> [TEXT SHOWN]:
===

Problem: Predicting Credit Card Fraud

Introduction to business scenario

You work for a multinational bank. There has been a significant increase in the number of customers experiencing credit card fraud over the last few months. A major news outlet even recently published a story about the credit card fraud you and other banks are experiencing.

As a response to this situation, you have been tasked to solve part of this problem by leveraging machine learning to identify fraudulent credit card transactions before they have a larger impact on your company. You have been given access to a dataset of past credit card transactions, which you can use to train a machine learning model to predict if transactions are fraudulent or not.

About this dataset

The dataset contains transactions made by credit cards in September 2013 by European cardholders. This dataset presents transactions that occurred over the course of two days and includes examples of both fraudulent and legitimate transactions.

===

> [SUPPLIED ENTRIES]:
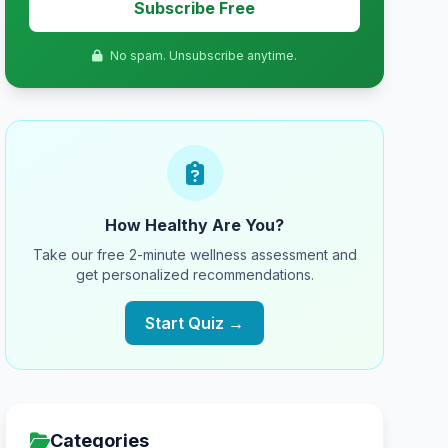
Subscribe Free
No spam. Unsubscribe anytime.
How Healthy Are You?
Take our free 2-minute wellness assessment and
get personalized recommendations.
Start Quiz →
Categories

===

> [ACTIVITY LIST]:
**A)** For each statement about the credit card fraud scenario, answer yes or no and quote the words from the text that decide it. (i) The dataset covers transactions from a two-day period. (ii) The cardholders in the dataset are American. (iii) The dataset holds only fraudulent transactions.
**B)** Print every line of the rows in Block 1 verbatim, and leave the picture out.

> [SOLUTIONS BY TASK]:
**A)**
(i) Yes: "transactions that occurred over the course of two days"
(ii) No: "by European cardholders"
(iii) No: "includes examples of both fraudulent and legitimate transactions"

**B)**
Subscribe Free
No spam. Unsubscribe anytime.
How Healthy Are You?
Take our free 2-minute wellness assessment and
get personalized recommendations.
Start Quiz →
Categories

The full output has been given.